When the foeman bares his steel,
Tarantara! tarantara!
We uncomfortable feel,
Tarantara!
And we find the wisest thing,
Tarantara! tarantara!
Is to slap our chests and sing,
Tarantara!
For when threatened with meutes,
Tarantara! tarantara!
And your heart is in your boots,
Tarantara!
There is nothing brings it round
Like the trumpet's martial sound,
Like the trumpet's martial sound
Tarantara! tarantara!, etc.

MABEL: Go, ye heroes, go to glory,
Though you die in combat gory,
Ye shall live in song and story.
Go to immortality!
Go to death, and go to slaughter;
Die, and every Cornish daughter
With her tears your grave shall water.
Go, ye heroes, go and die!

GIRLS: Go, ye heroes, go and die!

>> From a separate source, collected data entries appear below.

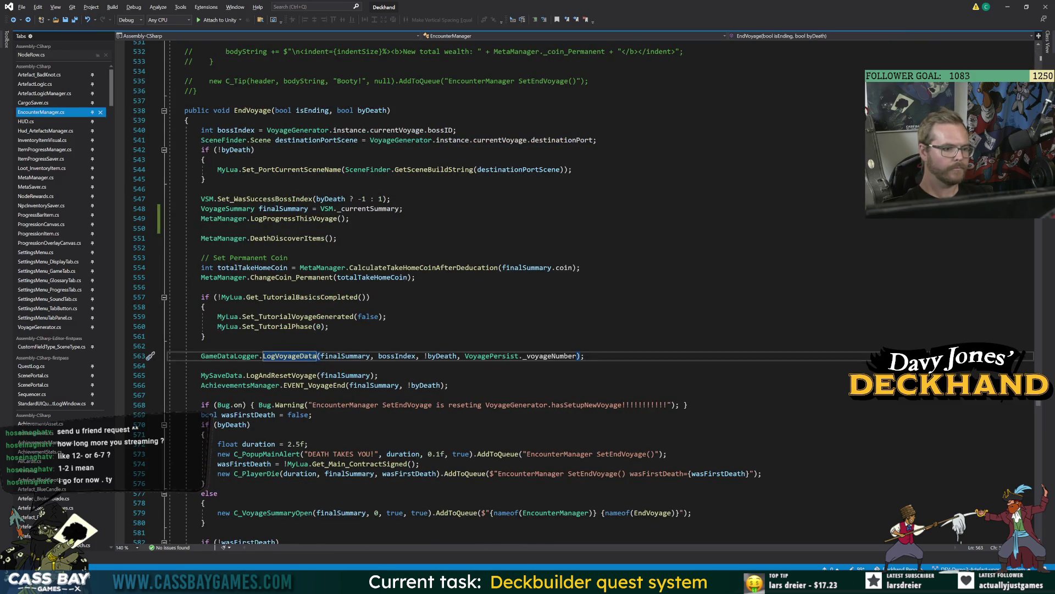
Pass finalSummary into the LogProgressThisVoyage call and open its definition.
click(397, 356)
click(345, 356)
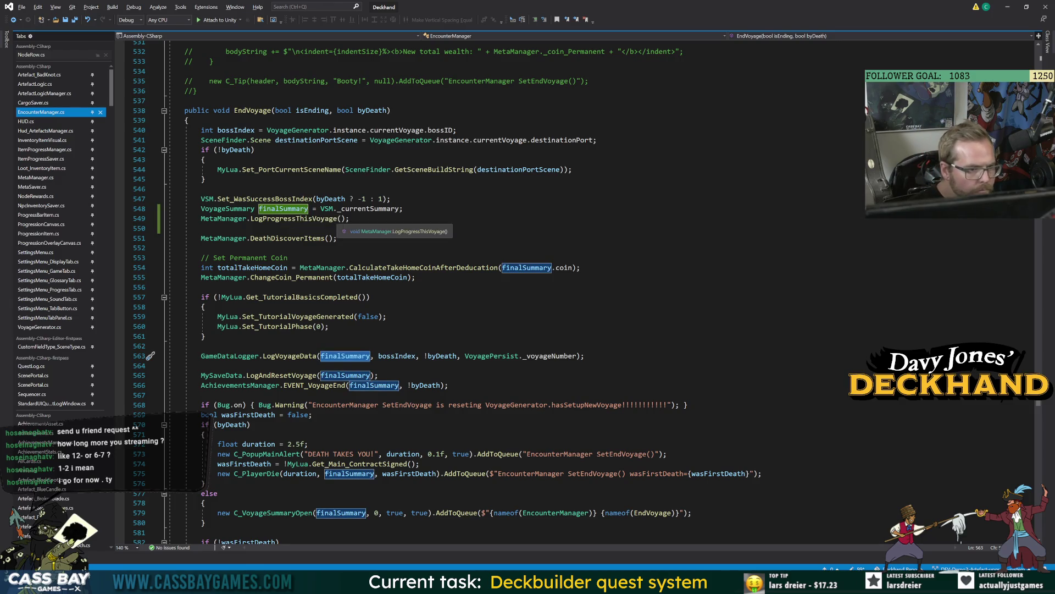
click(339, 218)
text(finalSummary)
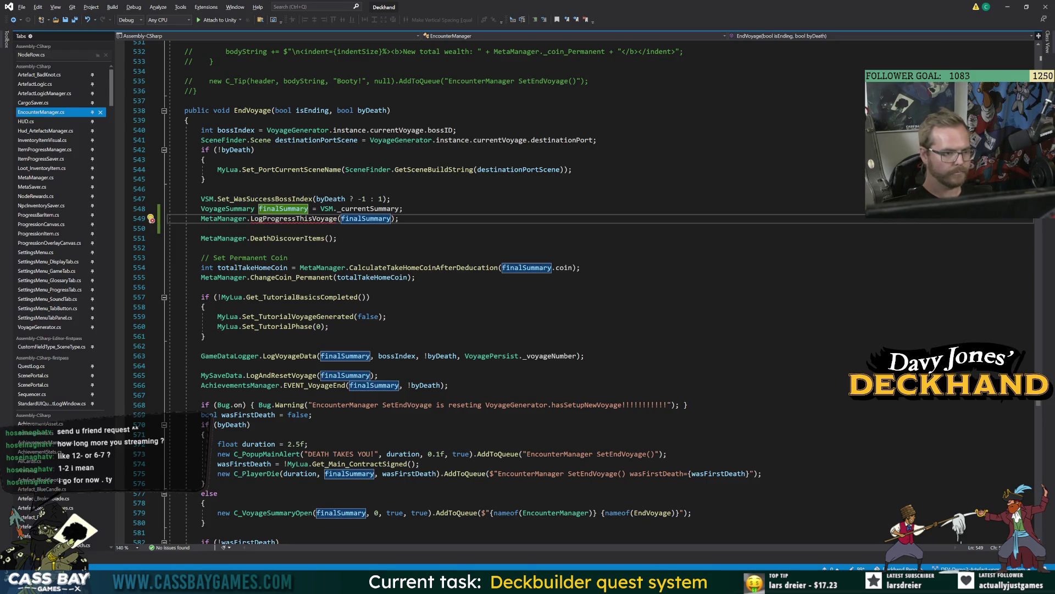
click(294, 219)
key(F12)
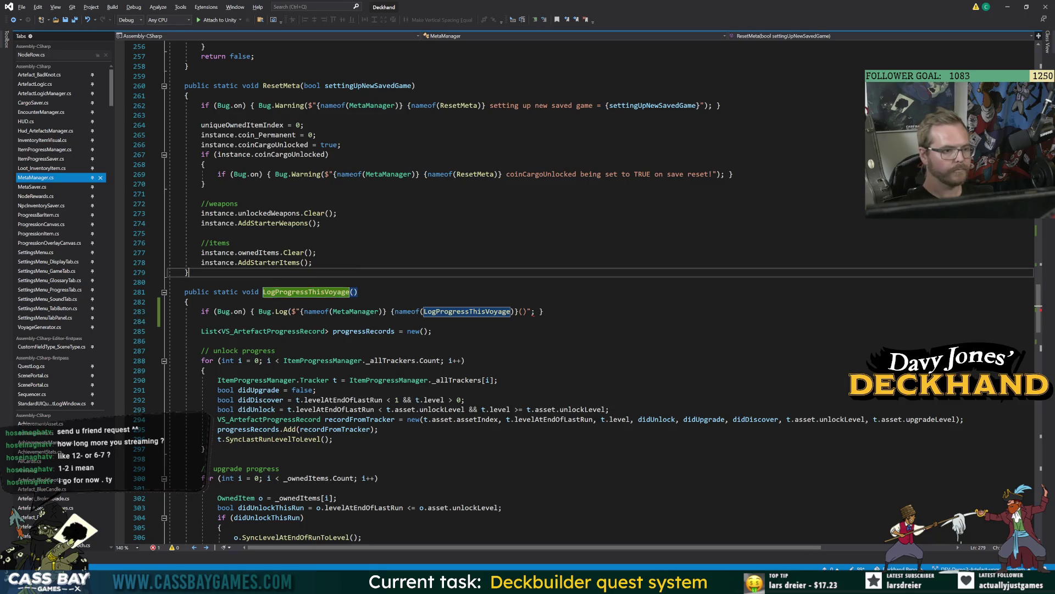
Give LogProgressThisVoyage a VoyageSummary voyageSummary parameter.
click(355, 292)
text(VoyageS)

Go, ye heroes, go and die!
POLICE: Though to us it's evident,
Tarantara! tarantara!
These attentions are well meant,
Tarantara!
Such expressions don't appear,
Tarantara! tarantara!
Calculated men to cheer
Tarantara!
Who are going to meet their fate
In a highly nervous state.
Tarantara! tarantara! tarantara!
Still to us it's evident
These attentions are well meant.
Tarantara! tarantara! tarantara!

EDITH: Go and do your best endeavour,
And before all links we sever,
We will say farewell for-ever.
Go to glory and the grave!
GIRLS: For your foes are fierce and ruthless,
False, unmerciful, and truthless;
Young and tender, old and toothless,
All in vain their mercy crave.

SERGEANT: We observe too great a stress,
On the risks that on us press,
And of reference a lack
To our chance of coming back.
Still, perhaps it would be wise
Not to carp or criticise,
For it's very evident
These attentions are well meant.
POLICE: Yes, it's very evident
These attentions are well meant,
Evident, yes, well meant, evident
Ah, yes, well meant!

This song serves primarily as a comic device poking fun at cowardice by employing exaggeration. Mabel sings to urge on the police into "death" in battle with the pirates by ordering them to go and "die" heroic deaths. She doesn't stop to notice, though, that the police are a rather nervous group with evident incompetence and an excessive care for order and regulation as guides to action.
 
selfactivated
#88
"In three words I can sum up everything I've learned about life: It goes on." -- Robert Frost
 
SashaS
#89
Mourn the losses, because they are many, but celebrate the victories, because they are few. - Debbie Novotny
 
tamarin
#90
Saw it in Sports Illustrated in an article on Pat Tillman:

"Fear is what prevents men from living extraordinary lives."